TJG: Il semble que vous souhaitiez créer une impression de continuum pour chaque paramètre musical, qu’il s’agisse de la hauteur, de la dynamique, du timbre ou des rôles au sein d’un ensemble.
TM: Ouais. Dans le même temps, je suis vraiment excité de jouer à nouveau les lignes, en particulier lorsque Ben s’intéresse à ces textures presque métalliques. Il peut créer ces murs soniques massifs, puis je peux gribouiller avec des lignes. Avec lui et Nasheet, je peux entrer dans ce type de surf avec des lignes mélodiques.

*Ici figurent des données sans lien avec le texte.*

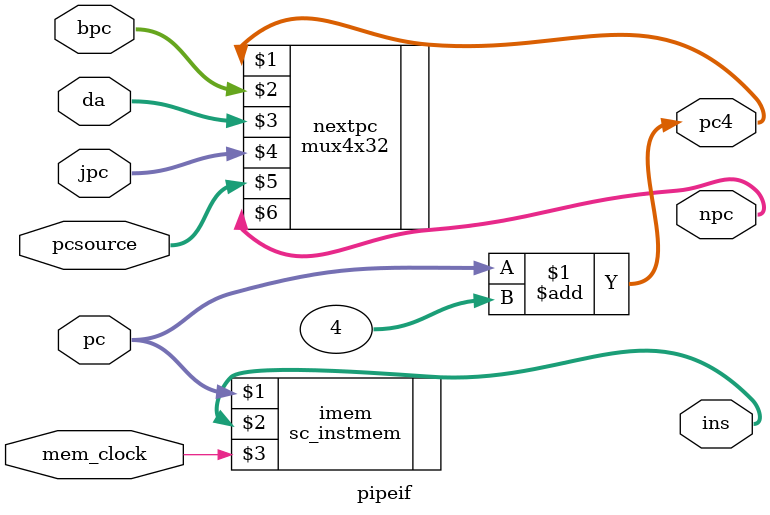
<source format=v>
module pipeif(pcsource,pc,bpc,da,jpc,npc,pc4,ins,mem_clock);
						//pcsource决定npc的值从哪里来，bpc是beq和bne的pc，da是jr的pc，jpc是j和jal的pc
	input [1:0] pcsource;
	input [31:0] pc,bpc,da,jpc;
	input        mem_clock;
	
	output [31:0] npc,pc4,ins;
	wire [31:0] npc,pc4,ins;
	
	assign pc4 = pc + 4;
	
	mux4x32 nextpc(pc4,bpc,da,jpc,pcsource,npc);//0:pc4,1:bpc,2:da,3:jpc
	
	sc_instmem imem(pc,ins,mem_clock);//取出指令
	
endmodule
</source>
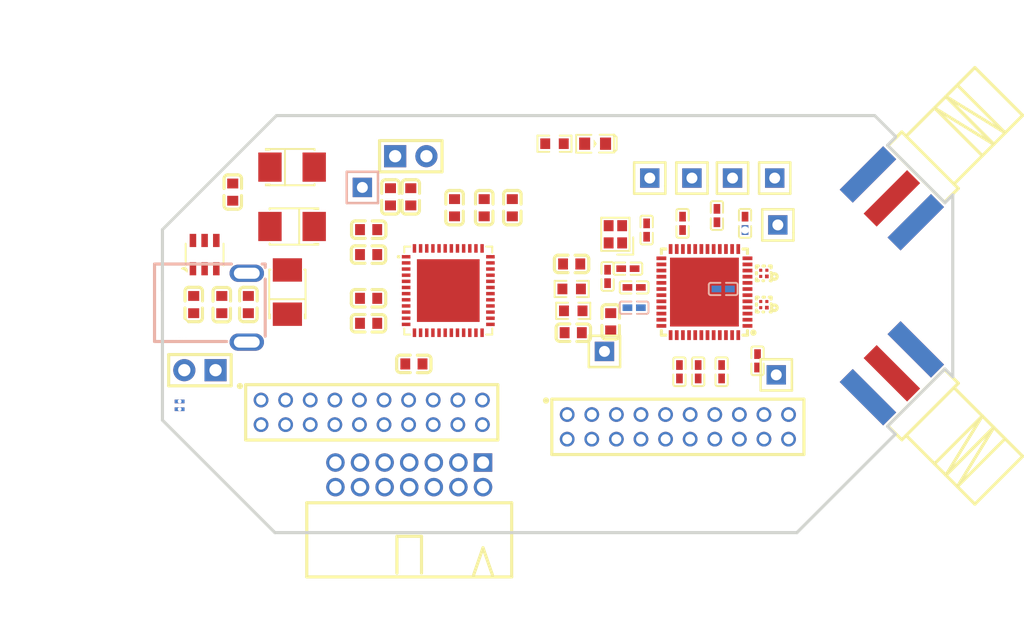
<source format=kicad_pcb>
(kicad_pcb (version 20221018) (generator pcbnew)

  (general
    (thickness 1.6)
  )

  (paper "A4")
  (layers
    (0 "F.Cu" signal)
    (31 "B.Cu" signal)
    (32 "B.Adhes" user "B.Adhesive")
    (33 "F.Adhes" user "F.Adhesive")
    (34 "B.Paste" user)
    (35 "F.Paste" user)
    (36 "B.SilkS" user "B.Silkscreen")
    (37 "F.SilkS" user "F.Silkscreen")
    (38 "B.Mask" user)
    (39 "F.Mask" user)
    (40 "Dwgs.User" user "User.Drawings")
    (41 "Cmts.User" user "User.Comments")
    (42 "Eco1.User" user "User.Eco1")
    (43 "Eco2.User" user "User.Eco2")
    (44 "Edge.Cuts" user)
    (45 "Margin" user)
    (46 "B.CrtYd" user "B.Courtyard")
    (47 "F.CrtYd" user "F.Courtyard")
    (48 "B.Fab" user)
    (49 "F.Fab" user)
    (50 "User.1" user)
    (51 "User.2" user)
    (52 "User.3" user)
    (53 "User.4" user)
    (54 "User.5" user)
    (55 "User.6" user)
    (56 "User.7" user)
    (57 "User.8" user)
    (58 "User.9" user)
  )

  (setup
    (pad_to_mask_clearance 0)
    (pcbplotparams
      (layerselection 0x00010fc_ffffffff)
      (plot_on_all_layers_selection 0x0000000_00000000)
      (disableapertmacros false)
      (usegerberextensions false)
      (usegerberattributes true)
      (usegerberadvancedattributes true)
      (creategerberjobfile true)
      (dashed_line_dash_ratio 12.000000)
      (dashed_line_gap_ratio 3.000000)
      (svgprecision 4)
      (plotframeref false)
      (viasonmask false)
      (mode 1)
      (useauxorigin false)
      (hpglpennumber 1)
      (hpglpenspeed 20)
      (hpglpendiameter 15.000000)
      (dxfpolygonmode true)
      (dxfimperialunits true)
      (dxfusepcbnewfont true)
      (psnegative false)
      (psa4output false)
      (plotreference true)
      (plotvalue true)
      (plotinvisibletext false)
      (sketchpadsonfab false)
      (subtractmaskfromsilk false)
      (outputformat 1)
      (mirror false)
      (drillshape 1)
      (scaleselection 1)
      (outputdirectory "")
    )
  )

  (net 0 "")

  (footprint "AutoGenerated:Pad_0.30mm" (layer "F.Cu") (at 34.671 51.308))

  (footprint "easyeda:HDR-M-2.54_1X1" (layer "F.Cu") (at 83.058 33.147))

  (footprint "easyeda:C0603" (layer "F.Cu") (at 53.721 48.26))

  (footprint "easyeda:C0402" (layer "F.Cu") (at 78.359 36.195 90))

  (footprint "easyeda:RF-SMA-SMD_HX-SMA-P-9631" (layer "F.Cu") (at 92.583 49.022 45))

  (footprint "easyeda:R0603" (layer "F.Cu") (at 66.548 42.164 180))

  (footprint "easyeda:TQFN-48_L7.0-W7.0-P0.50-TL-EP5.6" (layer "F.Cu") (at 77.343 42.418 180))

  (footprint "easyeda:C0402" (layer "F.Cu") (at 69.469 41.148 -90))

  (footprint "easyeda:C0402" (layer "F.Cu") (at 75.311 48.895 90))

  (footprint "easyeda:C0603" (layer "F.Cu") (at 35.814 43.434 -90))

  (footprint "easyeda:SOT-23-6_L2.9-W1.6-P0.95-LS2.8-BL" (layer "F.Cu") (at 36.703 39.37))

  (footprint "easyeda:C0402" (layer "F.Cu") (at 80.645 36.83 -90))

  (footprint "easyeda:C0603" (layer "F.Cu") (at 38.989 34.29 -90))

  (footprint "easyeda:C0603" (layer "F.Cu") (at 66.675 45.72 180))

  (footprint "easyeda:XFMR-SMD_4P-L1.1-W1.1-P0.50-BL" (layer "F.Cu") (at 82.169 40.894 90))

  (footprint "easyeda:HDR-M-2.54_1X1" (layer "F.Cu") (at 72.898 33.147))

  (footprint "easyeda:DC-IN-TH_DC-047B-13A" (layer "F.Cu") (at 40.132 43.688 180))

  (footprint "easyeda:C0603" (layer "F.Cu") (at 50.038 37.338 180))

  (footprint "easyeda:C0402" (layer "F.Cu") (at 72.644 37.375 90))

  (footprint "easyeda:CAP-SMD_L3.5-W2.8-FD" (layer "F.Cu") (at 43.815 32.258))

  (footprint "easyeda:CAP-SMD_L3.5-W2.8-FD" (layer "F.Cu") (at 43.815 37.084 180))

  (footprint "easyeda:C0402" (layer "F.Cu") (at 71.628 42.037))

  (footprint "easyeda:R0603" (layer "F.Cu") (at 66.675 43.942))

  (footprint "easyeda:C0402" (layer "F.Cu") (at 78.74 48.895 90))

  (footprint "easyeda:HDR-M-2.54_1X1" (layer "F.Cu") (at 83.312 36.957))

  (footprint "easyeda:HDR-M-2.54_1X1" (layer "F.Cu") (at 49.53 33.909))

  (footprint "easyeda:C0603" (layer "F.Cu") (at 69.723 44.831 90))

  (footprint "easyeda:C0603" (layer "F.Cu") (at 40.259 43.434 -90))

  (footprint "easyeda:C0603" (layer "F.Cu") (at 38.1 43.434 90))

  (footprint "easyeda:C0402" (layer "F.Cu") (at 76.835 48.895 90))

  (footprint "easyeda:HDR-M-2.54_1X1" (layer "F.Cu") (at 83.185 49.149))

  (footprint "easyeda:CAP-SMD_L3.5-W2.8-FD" (layer "F.Cu") (at 43.434 42.418 90))

  (footprint "easyeda:XFMR-SMD_4P-L1.1-W1.1-P0.50-BL" (layer "F.Cu") (at 82.169 43.434 90))

  (footprint "easyeda:HDR-TH_2P-P2.54-V-M-1" (layer "F.Cu") (at 53.467 31.369))

  (footprint "easyeda:C0603" (layer "F.Cu") (at 59.436 35.56 -90))

  (footprint "easyeda:HDR-TH_2P-P2.54-V-M-1" (layer "F.Cu") (at 36.322 48.768 180))

  (footprint "easyeda:C0402" (layer "F.Cu") (at 81.661 48.006 90))

  (footprint "easyeda:C0402" (layer "F.Cu") (at 71.12 40.513 180))

  (footprint "easyeda:CONN-TH_2X10P-P2.00_KINGHELM_KH-2FH-2X10P-H4.3" (layer "F.Cu") (at 50.292 52.197))

  (footprint "easyeda:LED0603_RED" (layer "F.Cu") (at 68.453 30.353))

  (footprint "easyeda:CONN-TH_A2005WR-N-2X7P-B" (layer "F.Cu") (at 53.34 57.277 180))

  (footprint "easyeda:C0603" (layer "F.Cu") (at 57.023 35.56 -90))

  (footprint "easyeda:C0402" (layer "F.Cu") (at 75.565 36.83 -90))

  (footprint "AutoGenerated:Pad_0.30mm" (layer "F.Cu") (at 34.671 51.943))

  (footprint "easyeda:C0603" (layer "F.Cu") (at 51.816 34.671 90))

  (footprint "easyeda:C0603" (layer "F.Cu") (at 66.548 40.132))

  (footprint "easyeda:CRYSTAL-SMD_4P-L2.0-W1.6-BL" (layer "F.Cu") (at 70.104 37.719 90))

  (footprint "easyeda:C0402" (layer "F.Cu") (at 78.867 42.164 180))

  (footprint "easyeda:C0603" (layer "F.Cu") (at 61.722 35.56 -90))

  (footprint "easyeda:C0603" (layer "F.Cu") (at 50.038 42.926))

  (footprint "easyeda:C0603" (layer "F.Cu") (at 53.467 34.671 90))

  (footprint "easyeda:RF-SMA-SMD_HX-SMA-P-9631" (layer "F.Cu") (at 92.583 34.798 135))

  (footprint "easyeda:QFN-48_L7.0-W7.0-P0.50-BL-EP5.1" (layer "F.Cu") (at 56.515 42.295 -90))

  (footprint "easyeda:CONN-TH_2X10P-P2.00_KINGHELM_KH-2FH-2X10P-H4.3" (layer "F.Cu") (at 75.184 53.376))

  (footprint "easyeda:HDR-M-2.54_1X1" (layer "F.Cu") (at 79.629 33.147))

  (footprint "easyeda:C0402" (layer "F.Cu") (at 71.628 43.688))

  (footprint "easyeda:C0603" (layer "F.Cu") (at 50.038 44.958))

  (footprint "easyeda:C0603" (layer "F.Cu")
    (tstamp f2d7640f-9c7b-4521-b50f-9505b20c8795)
    (at 50.038 39.37)
    (attr smd)
    (fp_text reference "C37" (at -0.254 -1.016) (layer "F.SilkS") hide
        (effects (font (size 1.143 1.143
... [15612 chars truncated]
</source>
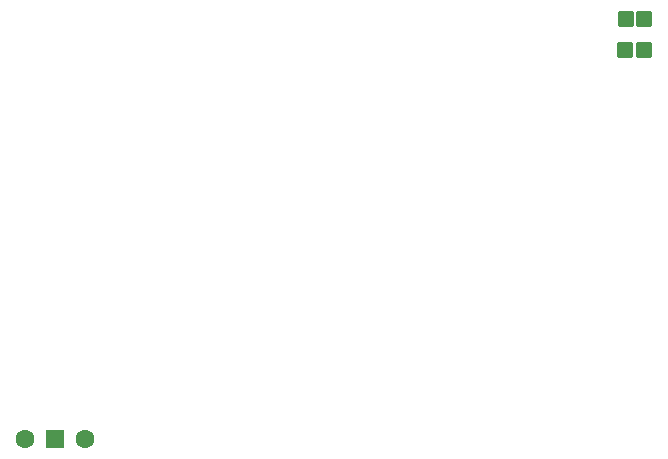
<source format=gbs>
%TF.GenerationSoftware,KiCad,Pcbnew,9.0.3*%
%TF.CreationDate,2025-08-10T18:34:40+03:00*%
%TF.ProjectId,Back,4261636b-2e6b-4696-9361-645f70636258,rev?*%
%TF.SameCoordinates,Original*%
%TF.FileFunction,Soldermask,Bot*%
%TF.FilePolarity,Negative*%
%FSLAX46Y46*%
G04 Gerber Fmt 4.6, Leading zero omitted, Abs format (unit mm)*
G04 Created by KiCad (PCBNEW 9.0.3) date 2025-08-10 18:34:40*
%MOMM*%
%LPD*%
G01*
G04 APERTURE LIST*
G04 Aperture macros list*
%AMRoundRect*
0 Rectangle with rounded corners*
0 $1 Rounding radius*
0 $2 $3 $4 $5 $6 $7 $8 $9 X,Y pos of 4 corners*
0 Add a 4 corners polygon primitive as box body*
4,1,4,$2,$3,$4,$5,$6,$7,$8,$9,$2,$3,0*
0 Add four circle primitives for the rounded corners*
1,1,$1+$1,$2,$3*
1,1,$1+$1,$4,$5*
1,1,$1+$1,$6,$7*
1,1,$1+$1,$8,$9*
0 Add four rect primitives between the rounded corners*
20,1,$1+$1,$2,$3,$4,$5,0*
20,1,$1+$1,$4,$5,$6,$7,0*
20,1,$1+$1,$6,$7,$8,$9,0*
20,1,$1+$1,$8,$9,$2,$3,0*%
G04 Aperture macros list end*
%ADD10R,1.500000X1.500000*%
%ADD11C,1.600000*%
%ADD12RoundRect,0.140000X0.560000X-0.560000X0.560000X0.560000X-0.560000X0.560000X-0.560000X-0.560000X0*%
G04 APERTURE END LIST*
D10*
%TO.C,SW12*%
X129285000Y-89400000D03*
D11*
X126745000Y-89400000D03*
X131825000Y-89400000D03*
%TD*%
D12*
%TO.C,SW14*%
X177540000Y-56500000D03*
X177560000Y-53850000D03*
X179140000Y-56490000D03*
X179140000Y-53870000D03*
%TD*%
M02*

</source>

TJG: Quand jouer des lignes n’est plus un défaut, vous pouvez aller à cet endroit et c’est vraiment satisfaisant et gagné.
TM: D'accord. J’ai passé presque 15 ans à essayer d’être un anti-soliste, à apprendre à agir plus comme un arrangement sur place. Maintenant, il est rafraîchissant de se concentrer sur le solo et la narration, pour revenir au travail sur des lignes et des gammes et des études intervalliques. C’est quelque chose que j’ai vraiment mis à pied lorsque j’ai développé mon vocabulaire sonique avec la hauteur et le timbre et c’est vraiment génial de reprendre ça.
Monder, Malaby, Waits joue à The Jazz Gallery le mercredi 29 mai 2019. Le groupe met en vedette Tony Malaby au saxophone, Ben Monder à la guitare et Nasheet Waits à la batterie. Les sets sont à 7h30 et 9h30. Admission générale de 20 $ (10 $ pour les membres), sièges réservés de 30 $ pour le cabaret (20 $ pour les membres) pour chaque ensemble.